The firm has also detected a shift towards more advanced Linux malware as the Windows ecosphere becomes better hardened. Existing .NET malware is easily modified to Linux, and the firm expects both nation state APTs and advanced criminal groups to take existing malware from Windows and adapt it to Linux. This will make attribution increasingly difficult. “APTs could use these blurred lines of attribution to conduct ‘false flag operations‘,” it warns. “Correct attribution could become nearly impossible and could lead to major geopolitical issues between governments because of false-flagging operations as governments or even as organizations try to determine who attacked them.” CISOs will increasingly need to adopt an attacker-agnostic approach to security. Law enforcement, however, will still need to know the attacker. The confusion, however, is a clear threat to elections — both the UK’s in December 2019, and the U.S. 2020 presidential elections. In both cases, right-wing groups and foreign nations have a vested interest in swinging the results in one particular direction.
But Booz Allen does not expect foreign nations to try to swing elections one way or another. It believes “the next evolution of election interference will focus primarily on generating a sense of chaos and attempt to undermine public confidence in the election system and infrastructure.

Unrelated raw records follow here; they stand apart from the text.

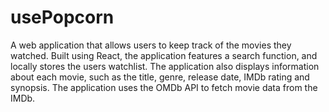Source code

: # usePopcorn
A web application that allows users to keep track of the movies they
watched. Built using React, the application features a search function, and
locally stores the users watchlist. The application also displays
information about each movie, such as the title, genre, release date, IMDb
rating and synopsis. The application uses the OMDb API to fetch movie
data from the IMDb.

Both state and non-state actors will copy and innovate upon previous nation state attack strategies, launching aggressive campaigns seeking to achieve specific political aims or the simple goal of creating discord.” It does warn, however, that such attacks will not just come from Russia, but from multiple nations.
Finally, but maintaining the geopolitical tension theme, Booz Allen warns that cyber operations carry an increasing risk of kinetic response. So far, there has been only one publicly admitted occurrence. In May 2019, comments Booz Allen, the Israel Defense Forces (IDF) “reportedly repelled [an Hamas cyber] operation, and in response, conducted an airstrike against the Gaza building that purportedly held Hamas’s cyber command center. Soon after, the IDF announced the strike over Twitter, the first publicly acknowledged use of conventional military force in response to an attempted cyber-attack.”
Noticeably, almost exactly one year earlier, the UK warned that it does not need to demonstrate attribution before engaging cyber retaliation, and that if the cyber-attack leads to loss of life, the retaliation could be kinetic without warning.
If there are two clear themes to Booz Allen’s future expectations in cyber (PDF), they are that evolving technology will lead to evolving threats, and that geopolitical tensions will expand the operations of nation state activity and make the world an even more dangerous place.